Słupsk znajduje się w bardzo trudnej sytuacji finansowej. Jego zadłużenie sięga 60 proc. budżetu. Najnowsze badania mówią, że miastu w latach 2015-2021 może zabraknąć łącznie ponad 203 mln zł.

Robert Biedroń tnie miejskie wydatki. Miastu może zabraknąć nawet 200 mln zł
Źródło zdjęć: © WP.PL
Tomasz Gdaniec

17.03.2015 | aktual.: 17.03.2015 16:43

Urzędnicy z miejskiego ratusza zlecili zewnętrznej firmie przeprowadzenie analizy kosztów i zysków. Raport kończy się konkluzją, iż w ciągu najbliższych dwóch lat miasto będzie musiało zaoszczędzić 20 mln zł. Cel ma zostać osiągnięty poprzez zmniejszenie pieniędzy przeznaczonych na komunikacje miejską, remonty mieszkań komunalnych, oświatę i kulturę. Przygotowany raport stwierdza, że w latach 2015-2021 w miejskiej kasie może zabraknąć łącznie ponad 203 mln zł.

- Mogę państwu obiecać, że to nie są cięcia na ślepo. Chcę przeprowadzić działania, które zagwarantują utrzymanie, a nawet podniesienie poziomu, ale muszę podkreślić, że zmiany są konieczne.

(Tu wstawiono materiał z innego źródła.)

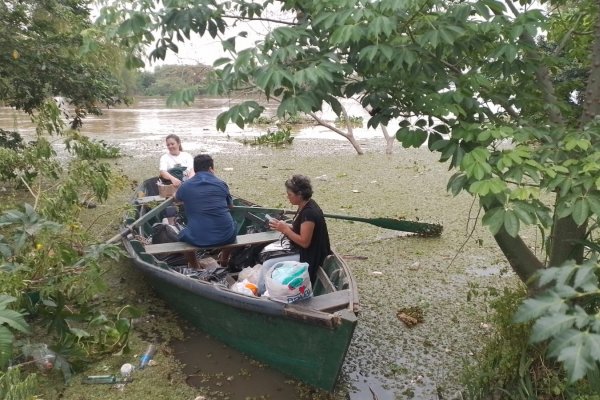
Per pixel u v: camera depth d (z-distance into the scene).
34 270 4.35
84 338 4.47
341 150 15.52
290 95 2.94
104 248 4.58
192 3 3.15
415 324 4.93
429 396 3.93
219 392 3.98
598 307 3.04
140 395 3.92
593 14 3.65
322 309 3.77
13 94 8.64
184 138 19.11
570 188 2.57
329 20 2.74
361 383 4.09
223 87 2.79
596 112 3.30
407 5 2.68
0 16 7.64
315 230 4.51
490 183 2.52
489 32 3.13
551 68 3.86
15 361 4.10
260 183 10.80
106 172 6.86
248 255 5.59
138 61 3.58
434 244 7.11
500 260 6.51
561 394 3.35
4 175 7.81
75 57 8.53
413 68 3.10
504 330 3.83
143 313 5.14
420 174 11.55
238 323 4.22
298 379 4.07
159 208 6.09
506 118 3.67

Mógłbym być prezydentem efektownym, ale chcę wziąć odpowiedzialność za to miasto. Chcę by mój następca lub następczyni zastał miasto w lepszej kondycji niż ja. Nie czas na polityczne spory. Dlaczego jest tak źle pewnie wszyscy wiemy i zachęcam do dyskusji nad konkretnymi propozycjami – powiedział Robert Biedroń, prezydent Słupska.

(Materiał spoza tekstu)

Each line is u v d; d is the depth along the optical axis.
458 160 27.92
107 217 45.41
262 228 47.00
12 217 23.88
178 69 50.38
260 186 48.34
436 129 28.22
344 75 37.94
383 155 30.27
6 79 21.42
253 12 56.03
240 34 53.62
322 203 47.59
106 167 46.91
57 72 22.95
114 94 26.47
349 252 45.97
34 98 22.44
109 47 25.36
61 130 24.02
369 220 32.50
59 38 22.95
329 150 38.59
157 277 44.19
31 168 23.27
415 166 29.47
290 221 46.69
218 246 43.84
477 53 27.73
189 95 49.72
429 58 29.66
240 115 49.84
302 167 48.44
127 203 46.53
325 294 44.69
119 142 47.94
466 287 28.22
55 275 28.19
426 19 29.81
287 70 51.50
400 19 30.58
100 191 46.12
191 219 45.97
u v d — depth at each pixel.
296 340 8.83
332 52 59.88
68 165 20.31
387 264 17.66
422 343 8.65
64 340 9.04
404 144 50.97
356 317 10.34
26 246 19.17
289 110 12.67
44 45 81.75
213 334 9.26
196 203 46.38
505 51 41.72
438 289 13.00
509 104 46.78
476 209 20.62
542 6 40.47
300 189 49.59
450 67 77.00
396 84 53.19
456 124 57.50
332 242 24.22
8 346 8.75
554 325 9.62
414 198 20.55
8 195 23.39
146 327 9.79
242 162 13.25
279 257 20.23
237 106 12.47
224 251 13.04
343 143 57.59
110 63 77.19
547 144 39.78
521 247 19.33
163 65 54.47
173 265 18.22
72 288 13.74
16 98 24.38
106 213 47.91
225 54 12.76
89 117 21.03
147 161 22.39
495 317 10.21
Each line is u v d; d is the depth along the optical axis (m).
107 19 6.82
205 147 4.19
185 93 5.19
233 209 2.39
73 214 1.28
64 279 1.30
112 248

Cięcia nie ominą Przedsiębiorstwa Gospodarki Mieszkaniowej. Budżet spółki zmniejszy się w tym roku o ok. 500 tys. Jednocześnie zmniejszono zarząd z dwóch do jednej osoby. Plan zakłada również zwolnienie 12 pracowników PGM. Po raz pierwszy od dwóch lat w mieście wzrosną czynsze mieszkań komunalnych. Płacone od 1 maja zwiększą się od 8 do 67 gr za metr kwadratowy. W mieście jest ponad 6 tys. najemców takich lokali.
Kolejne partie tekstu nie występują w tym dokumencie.